Bounding Stability in Formal Concept Analysis

Bhuyan, Bikram P.; Karmakar, Arindam; Hazarika, Shyamanta M.

doi:10.1007/978-981-10-8237-5_53

Bikram P. Bhuyan¹⁹,
Arindam Karmakar²⁰ &
Shyamanta M. Hazarika²¹

Part of the book series: Advances in Intelligent Systems and Computing ((AISC,volume 706))

966 Accesses
7 Citations

Abstract

In Formal Concept Analysis, stability is an important utility measure to rank concepts. However, computation of stability is considered to be a hard problem. Efficient algorithms having good bounds to estimate stability holds promise. In this paper, an effective graph-based technique is proposed to estimate stability. Our estimation algorithm has a polynomial time complexity of $O({|A|^2})$ where |A| is the number of vertices.

Access provided by CONRICYT-eBooks.
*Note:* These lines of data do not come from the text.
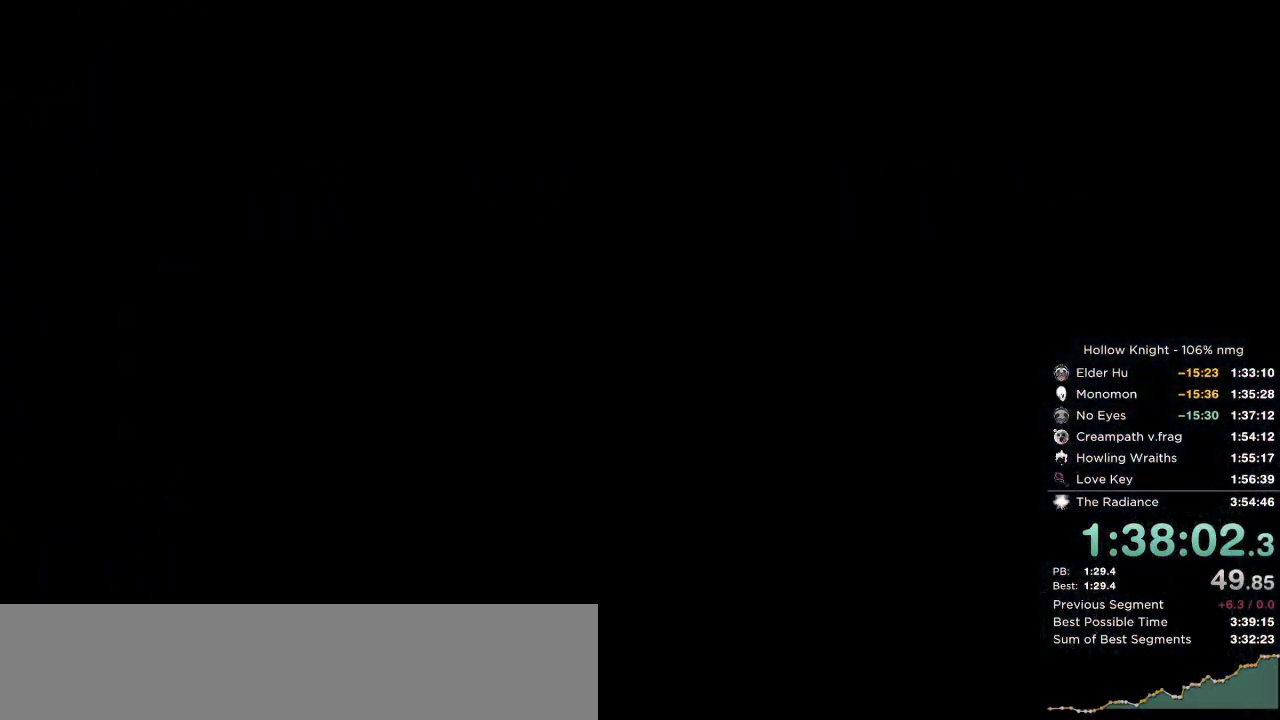
{"keys": ["left"], "events": [[50, "dash", "down"], [134, "dash", "up"], [234, "dash", "down"], [300, "dash", "up"]]}
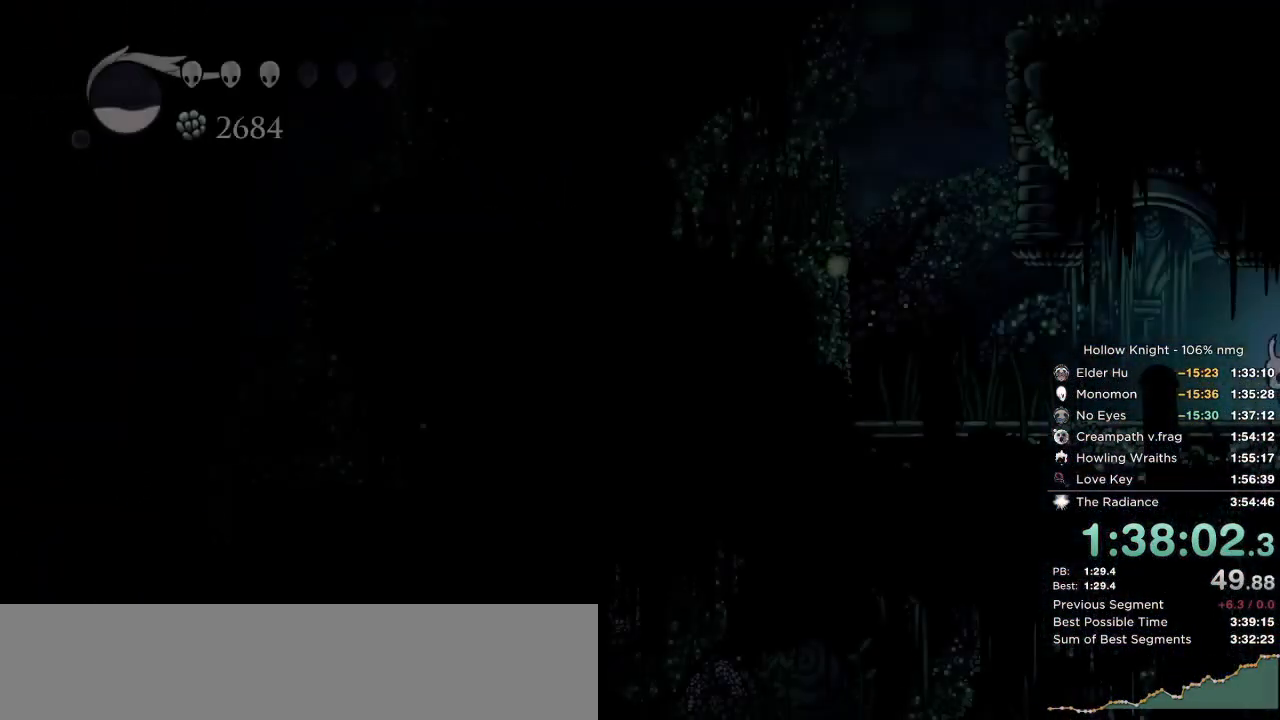
{"keys": ["left"], "events": []}
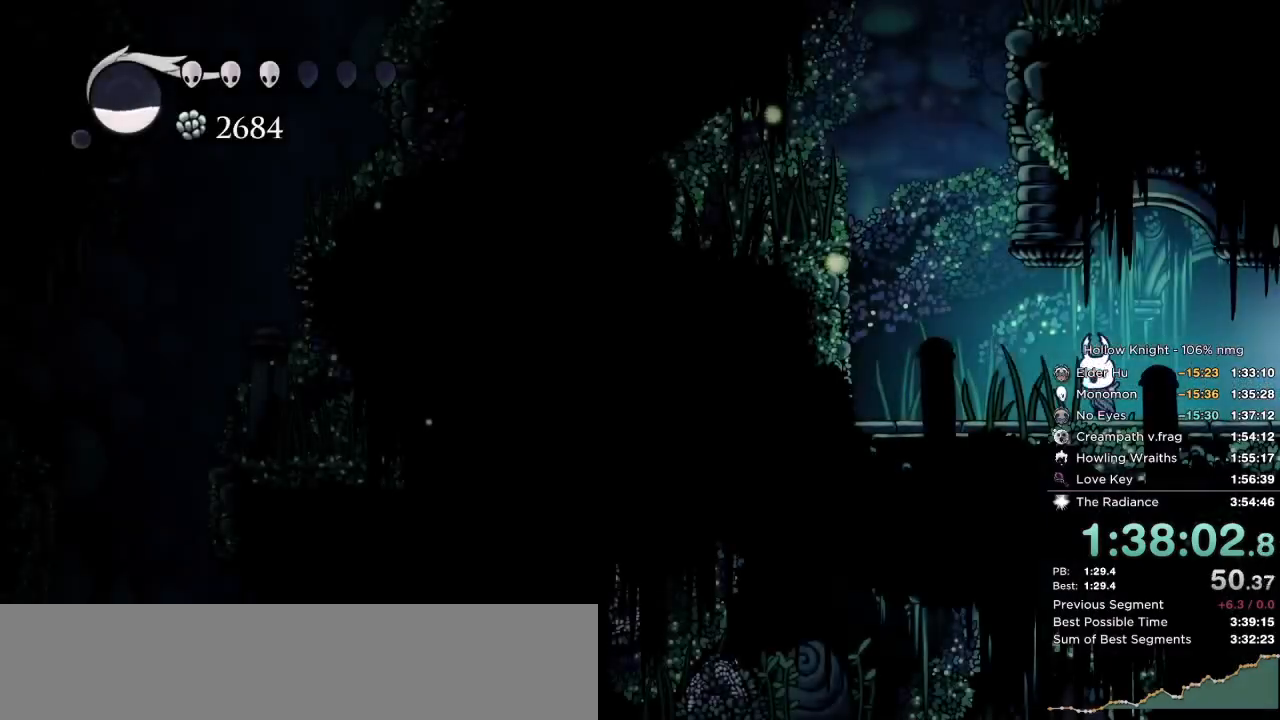
{"keys": ["jump", "right"], "events": [[50, "jump", "down"], [167, "jump", "up"], [284, "jump", "down"], [417, "right", "down"], [467, "left", "up"]]}
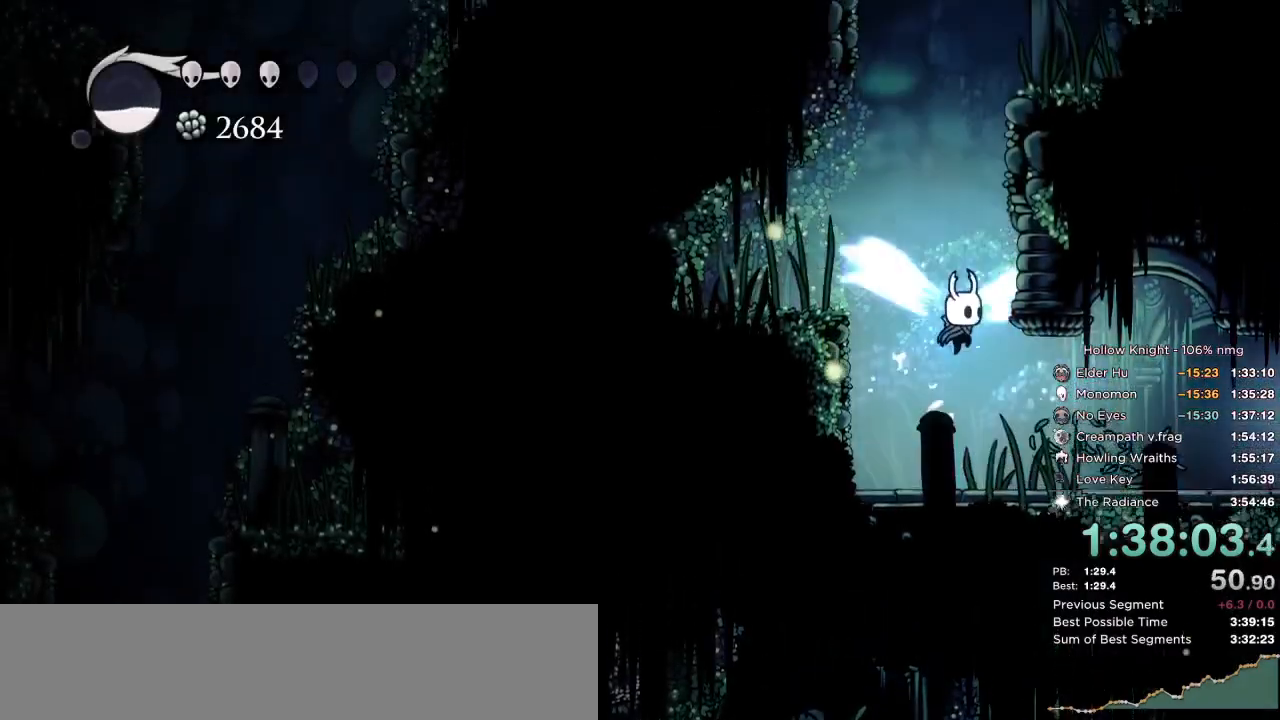
{"keys": ["jump", "right"], "events": [[234, "jump", "up"], [284, "jump", "down"]]}
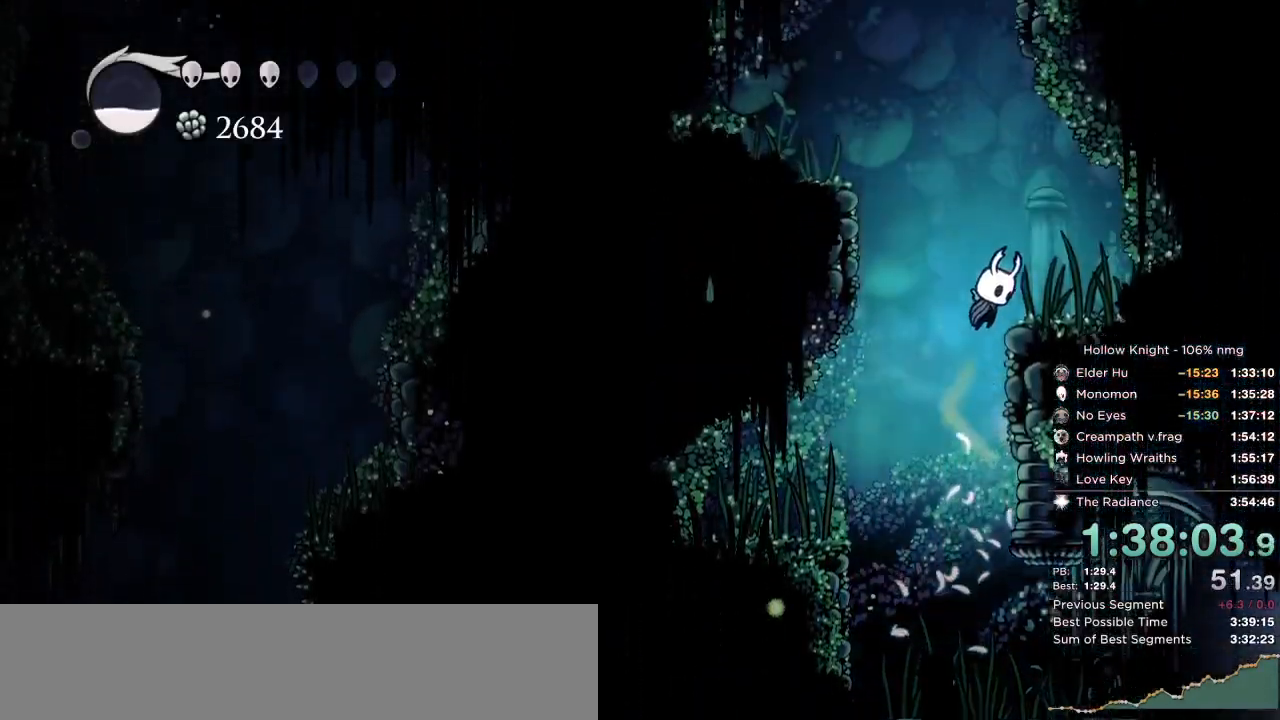
{"keys": [], "events": [[34, "jump", "up"], [117, "jump", "down"], [150, "right", "up"], [167, "left", "down"], [317, "left", "up"], [484, "jump", "up"]]}
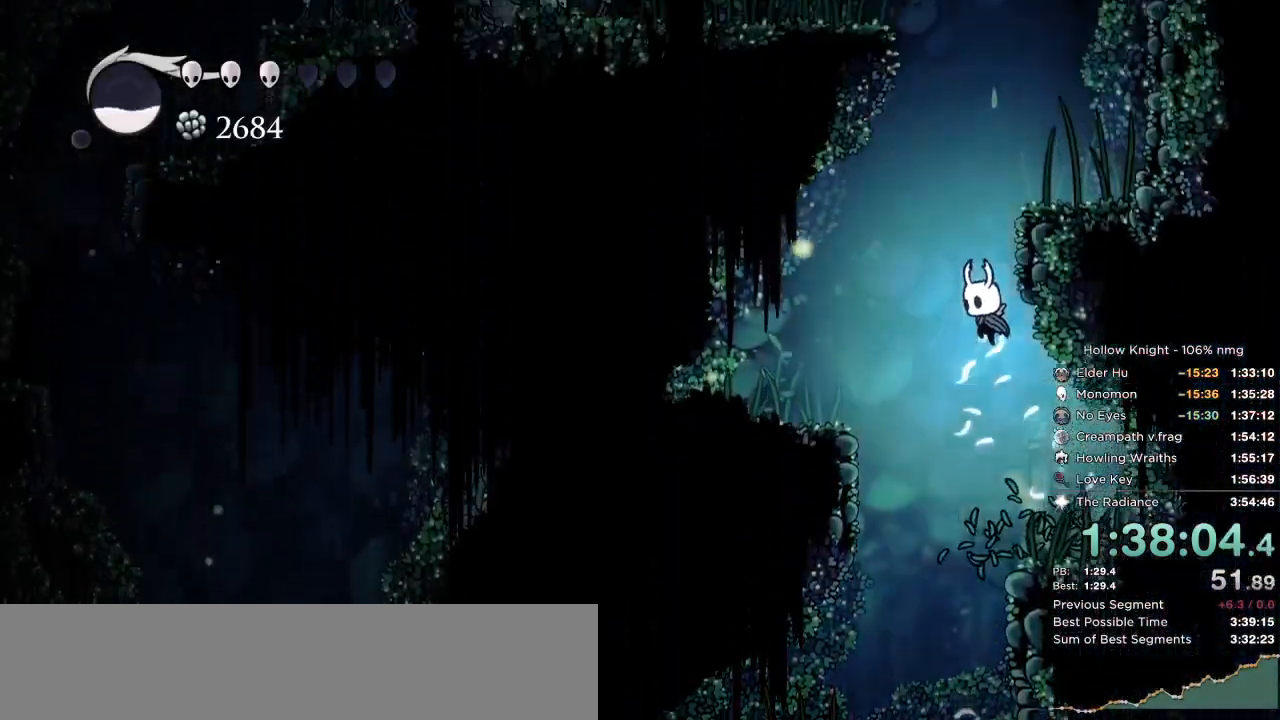
{"keys": ["jump", "left"], "events": [[34, "jump", "down"], [184, "right", "down"], [284, "jump", "up"], [350, "jump", "down"], [384, "left", "down"], [384, "right", "up"]]}
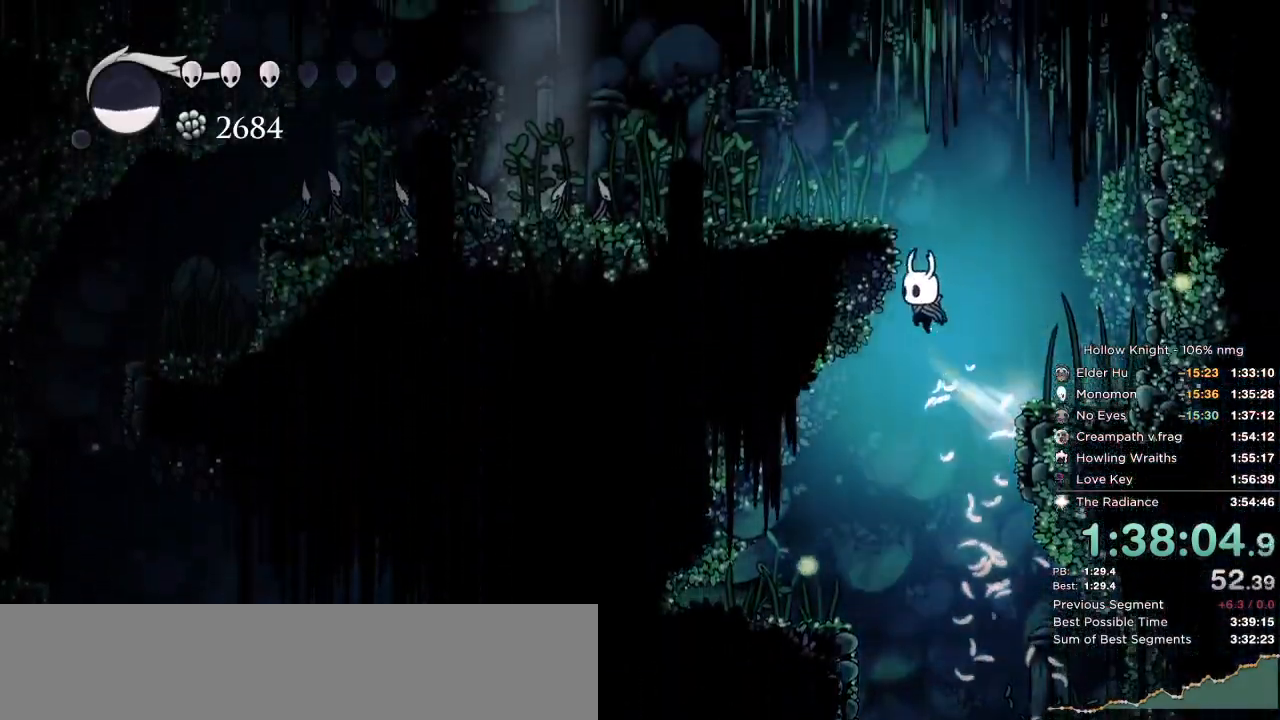
{"keys": ["left"], "events": [[317, "dash", "down"], [317, "jump", "up"], [484, "dash", "up"]]}
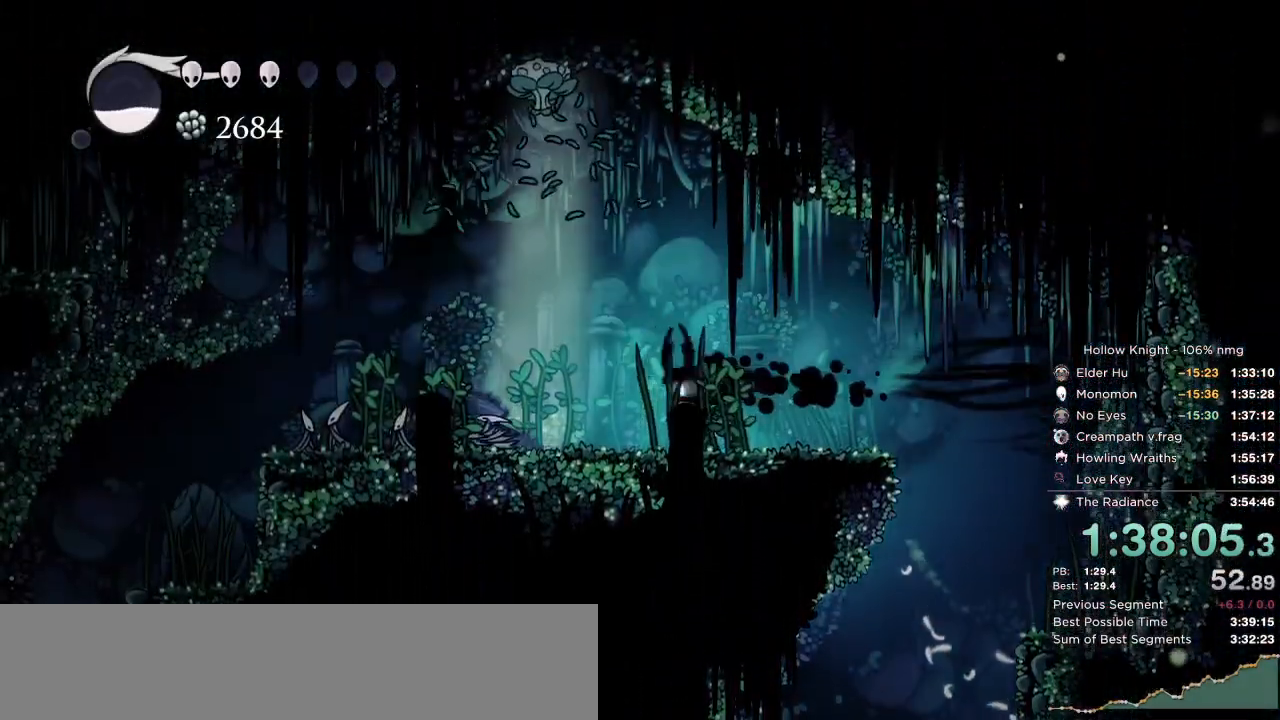
{"keys": ["dash", "left"], "events": [[134, "nail", "down"], [384, "nail", "up"], [417, "dash", "down"]]}
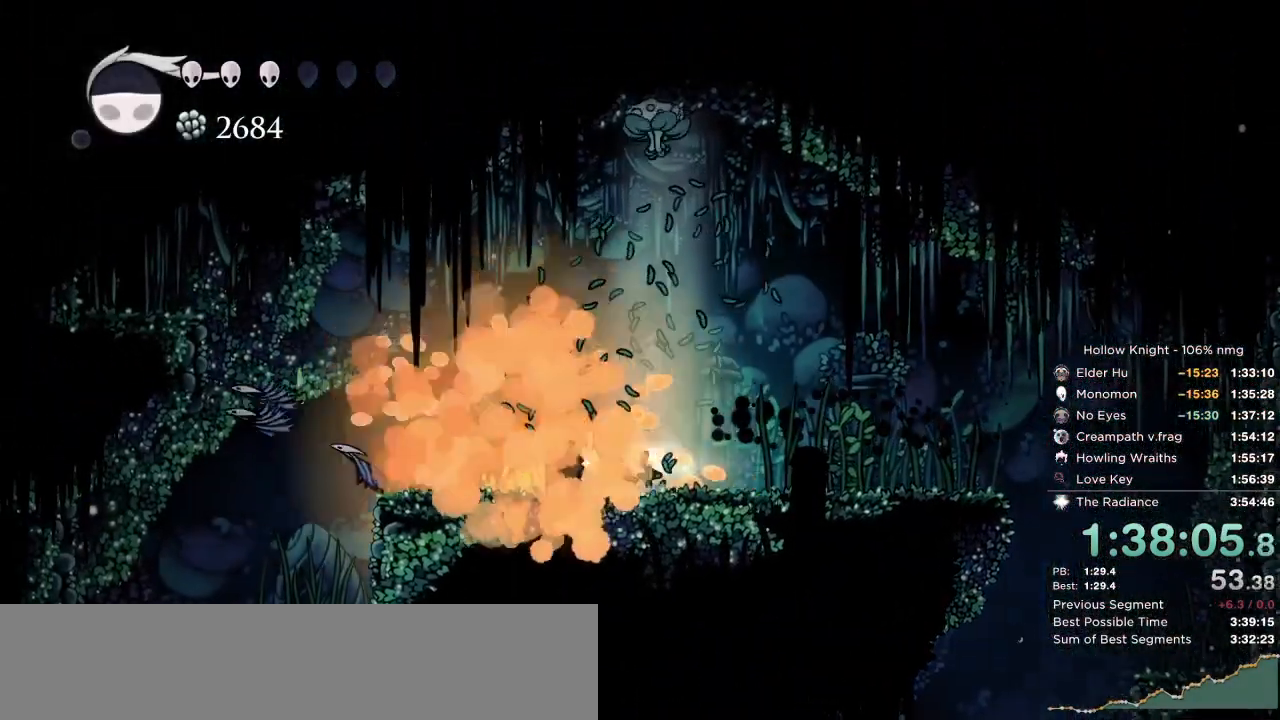
{"keys": ["left", "nail"], "events": [[100, "dash", "up"], [117, "nail", "down"], [184, "dash", "down"], [300, "dash", "up"]]}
Download conference paper PDF

An Efficient Approximation of Concept Stability Using Low-Discrepancy Sampling

Scalable Estimates of Concept Stability

Conceptual Relevance Index for Identifying Actionable Formal Concepts

Keywords

1 Introduction

Formal Concept Analysis (FCA) acquires grouping called formal concepts from Boolean data comprising objects and attributes [1]. A formal concept is a pair comprising a. extent—containing the objects which belong to the concept, and b. intent—include all the properties and meanings which apply to all objects in the extent [2]. The set of all formal concepts of a given context forms a complete lattice, called the concept lattice. However, such approaches using concept lattices often encounter the problem of the exponential growth rate of concepts in the lattice with the size of the context [3, 4]. A measure to rank concepts is often used; thereby only relevant concepts are retained.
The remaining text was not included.